“Dev’essere una casa accogliente, una famiglia con figure stabili per rimediare ai danni fisici e affettivi di bambini che hanno vissuto l’abbandono: bambini che, come capita spesso, dopo la nascita sono stati in terapia intensiva per mesi. Questi bambini hanno diritto a terapie riabilitative immediate per recuperare il danno”. Simona Cao, 42 anni, veterinaria specializzata nella relazione uomo – animale, trasmette forza e amore quando parla del progetto ideato con suo marito Michele Allodi, ingegnere: aprire a Selargius, nell’hinterland di Cagliari, la Casa famiglia Killia per bambini con disabilità orfani o temporaneamente senza famiglia.
Simona e Michele sono, rispettivamente, presidente e vicepresidente di Killia – termine che in sardo significa culla – che nei mesi scorsi ha lanciato una raccolta fondi – una compagna sul 5 per mille e non solo per creare la Casa Famiglia nello stabile di circa 400 metri quadri, già sede della cooperativa sociale da oltre 7 anni.
L’obiettivo è accogliere e curare con terapie personalizzate. Un gruppo stabile di operatori professionali fa da ponte con le Istituzioni coinvolte (Tribunale dei Minori, Comuni, Asl e altre) e facilita l’incontro tra i bambini e famiglie che richiedono l’adozione.
“L’idea parte dall’esperienza personale – continua la veterinaria – Dopo due figli, abbiamo scelto di dare la disponibilità all’adozione di un bambino ‘con rischio sanitario’ ed ecco che è arrivata la nostra terza figlia”. All’esperienza personale si aggiunge quella professionale. La cooperativa Killia, nella sua sede e in scuole, centri diurni, comunità, nell’Istituto penitenziario del minori di Quartucciu, si occupa di percorsi terapeutici e di assistenza legati alla relazione animale, uomo e natura, con un’équipe di professionisti altamente specializzati. Destinatarie le persone fragili di qualunque tipo: anziani, bambini, adolescenti, adulti con disabilità”.
“I cani e cavalli che collaborano con noi, nei servizi che eroghiamo oggi e nel futuro della Casa Famiglia Killia, hanno il ruolo di agevolare il raggiungimento degli obiettivi terapeutici di percorsi individuali, in base ai bisogni delle persone che assistiamo – spiega Simona Cao – Il nostro gruppo di lavoro è composto da educatori, conduttori di animali, psicologi della pet therapy, ma anche logopedisti, terapisti della riabilitazione psichiatrica, e altre figure professionali necessarie per ciascun singolo caso”.
Convogliare il tutto dentro una Casa Famiglia per bambini con disabilità orfani (accogliendo, in un secondo momenti anche orfani senza disabilità) significa prima di tutto la ristrutturazione della sede, per aprirla entro il 2023. Ma soprattutto, una volta aperta la struttura, si incide sul funzionamento delle adozioni in Italia, “perché nel nostro Paese è un mondo particolare”, chiosa Simona Cao. Il problema da risolvere è l’incontro tra le domande di adozione e i bambini che hanno bisogno di una famiglia, un compito che il Pubblico non riesce ad evadere con efficienza.

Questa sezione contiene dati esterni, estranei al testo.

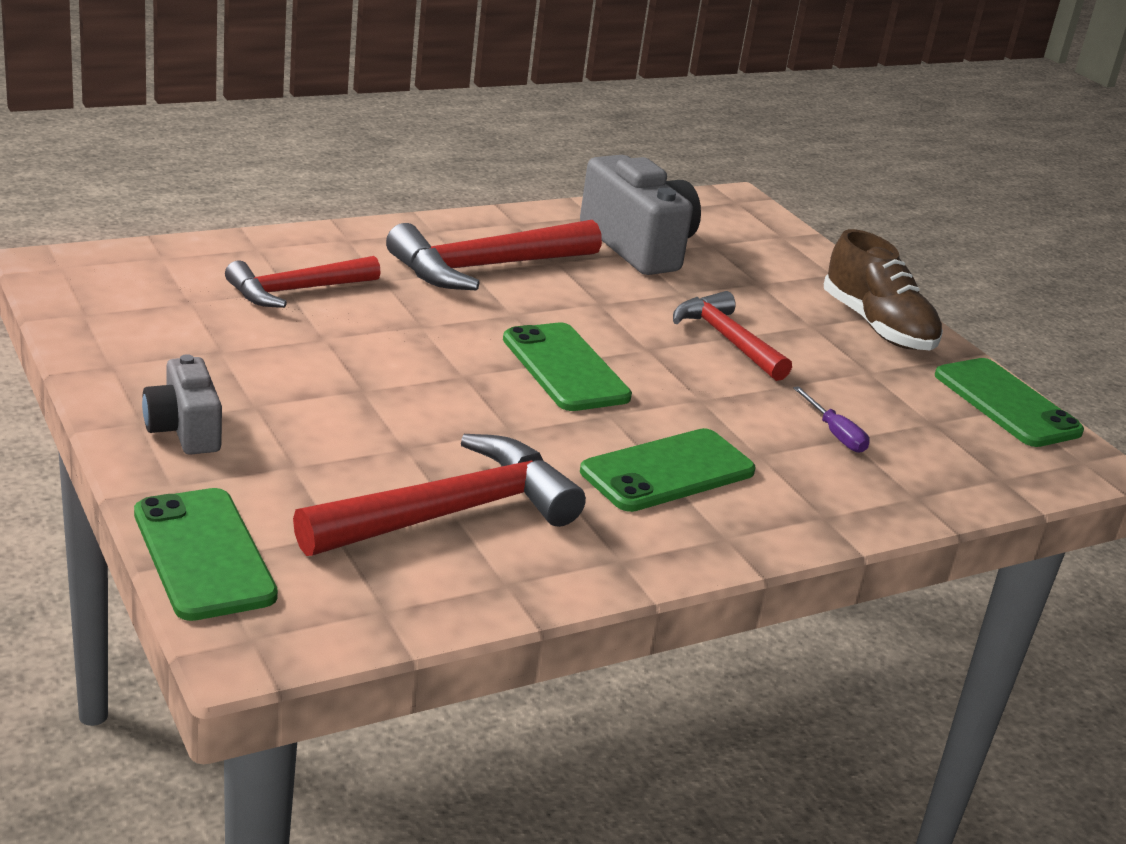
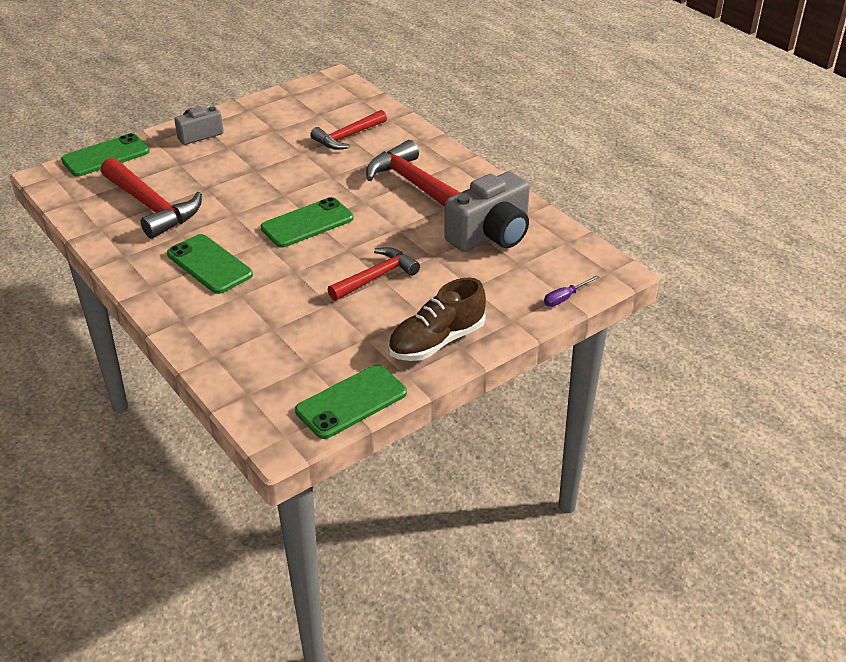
camera: 85 degrees right, 10 degrees up
(295, 291) = (347, 137): red hammer -> red hammer turned 90 degrees counterclockwise
(835, 434) = (275, 323): purple screwdriver -> purple screwdriver (565, 298)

Nel solo 2016 le domande di adozione nazionale sono state più di 8.300, ma solo sette di queste erano aperte anche a minorin con disabilità. Oggi in Italia risultano adottabili 424 bambini con bisogni speciali (dati di Anfaa, Associazione Nazionale Famiglie Adottive ed Affidatarie). “Da qualche anno opera l’associazione Mamme Matte – spiega Simona Cao – che mette in collegamento i Tribunali dei minori con le famiglie e i single, persone che vogliono adottare un bambino con bisogni speciali. In questo mondo, cosa fa spesso un bambino con disabilità prima di entrare in una famiglia? Niente, purtroppo: sta in ospedale, in comunità per minori, dove il personale turna ed è difficile avere delle figure affettive stabili, come, invece accade in una Casa Famiglia”.
Cani e cavalli hanno un ruolo di primo piano nella “famiglia Killia”. Nel maneggio di Sa Illetta operano Kendi e Jango. “Kendi ha 16 anni – racconta Simona – L’ho conosciuta 3, 4 anni fa quando faceva equitazione classica. A Kendi piace molto fare ricerca olfattiva. Vengono utilizzate frutta e verdura, oggetti che lei trova sulle persone, che così conoscono l’animale e si conoscono. A Jago, un bull dog francese, piace il contatto fisico e ha aiutato diversi bambini. Il supporto che ti dà l’animale è per tutta la vita. Bisogna tornare in contatto con la natura, tornare ad avere una necessità fisica per la propria realizzazione nella natura. Killia divulga questo valore”.